Ok, back to the point. What did I say? First, let me preface this quote by saying that I’m not proud of this answer. I said, “Dimensional modeling is a simpler solution because it has less joins as compared to 3NF models.” I really wish I could get a redo on that answer. After spending quite a few years building dimensional models, authoring the most subscribed to YouTube channel focused on dimensional modeling, and teaching the concepts to a number of up and coming technicians this is the best answer I could come up with at the time. Since this time I have thought about the situation quite a bit. So, although the original audience will likely never see this redo, here’s why I choose to implement data warehouses using dimensional modeling techniques.
First, I agree with Kimball. We should be creating a data warehouse that is designed to meet the needs of people that are accessing it. People like things that are simple and fast. Dimensional modeling is clearly simpler than a normalized structure. The design also is structured in a way that does minimize joins which often leads to better performance.
Second, the nature of dimensional modeling is such it lends itself to iterative development methods very naturally. As long as we adhere to the basic concepts such as conformed dimensions, bus architecture, and SCD handling, etc… this is a very extendable technique. This is a point that is not focused on too often, but I think it is critical to success. That is not to say that other techniques can’t achieve the same behavior, but in my opinion dimensional modeling caters to agile development methodologies better than most techniques.
Finally, the data warehousing community seems to feel the same way. Sure, some groups will insist on building a 3NF structure before loading a dimensional mart. Regardless, I think it is fair to say that most data warehouses will present a dimensional structure to the data consumers. This may be through a semantic layer in some cases and instantiated in others. What I’m saying is, don’t trust me. Look at the wealth of very smart and experienced practitioners that choose to use dimensional modeling techniques.

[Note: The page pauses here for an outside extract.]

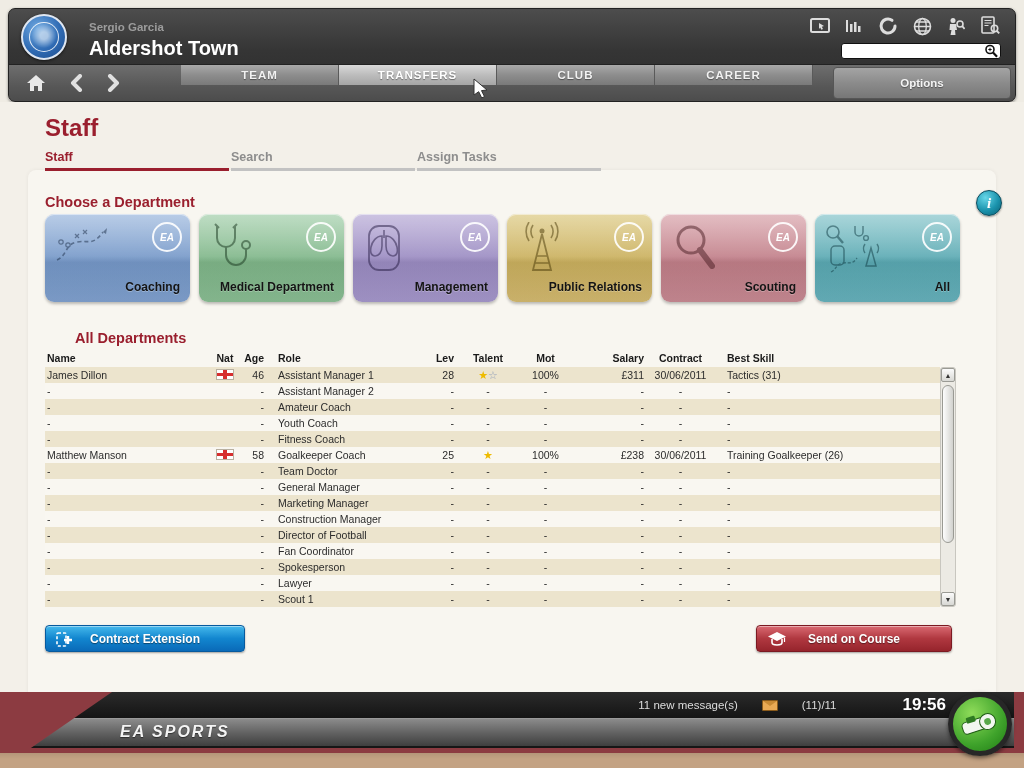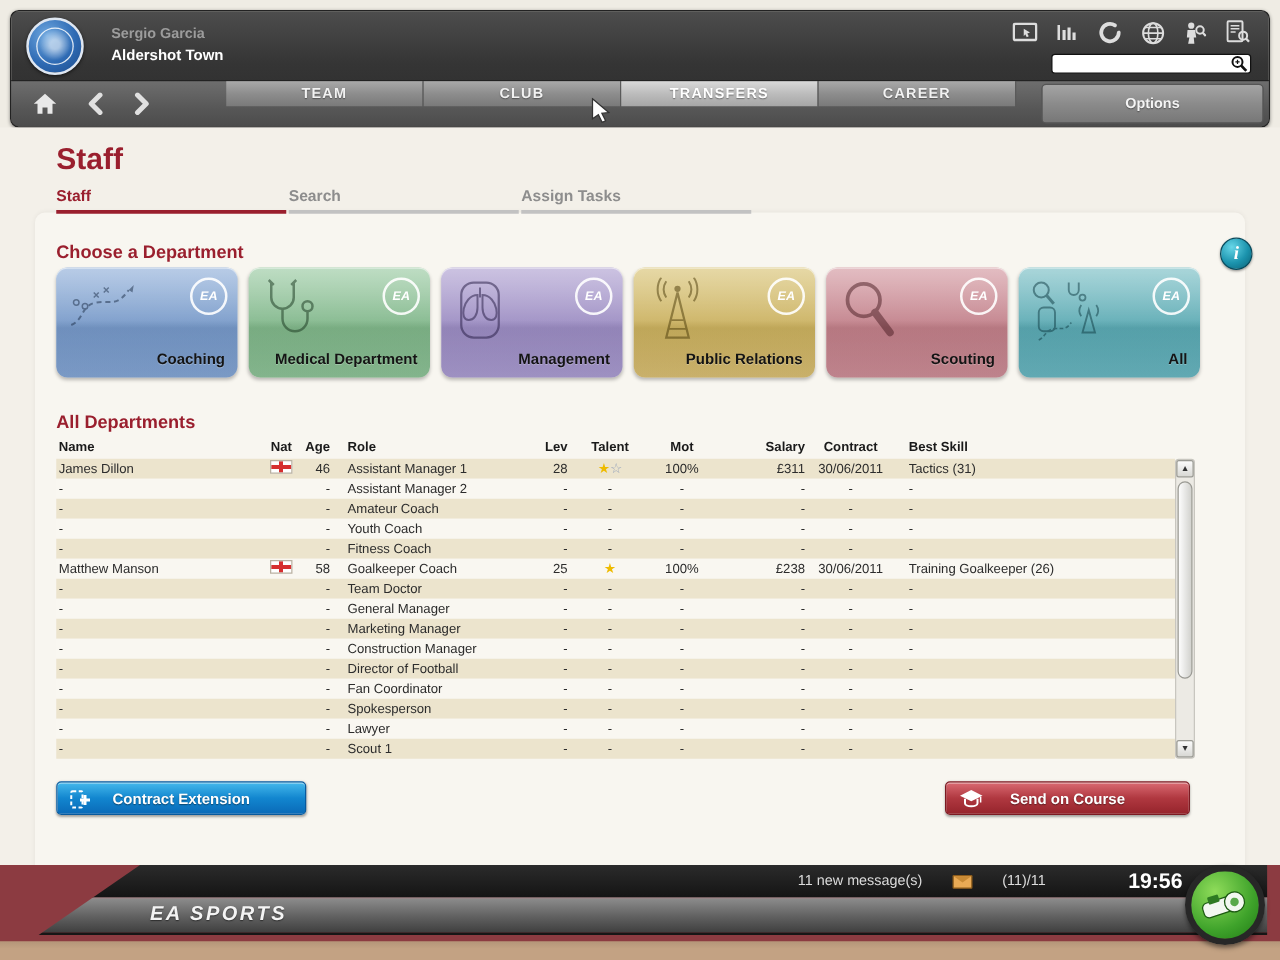"Aldershot Town" .club-name { font-size: 12px -> 20px }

So, next time I’ll do a better job of answering this question. As a practitioner I do believe it is my responsibility to justify the recommendations I’m making. The tricky part of these discussions, however, is you always have edge cases. Someone might say that they could load a set of facts and dimensional attributes in one table to serve a specific need & their table will perform better than a properly structured dimensional model. They very well might be correct. Obviously, such a design is going to have problems soon enough, but in this one case it might be a great solution. To this I say, go ahead and build whatever makes the most sense to your data consumer. The catch is that this should only be done after creating a proper dimensional model. Everything should be sourced from the dimensional model. Why? Because every decision has pros and cons. We need balance. Basing a data warehouse’s design on a single use case is a terrible idea. It will fall apart or become a maintenance nightmare soon enough. Having said this, sometimes people need to experience the outcome of bad design techniques before they can truly appreciate the beauty of a well-designed data warehouse.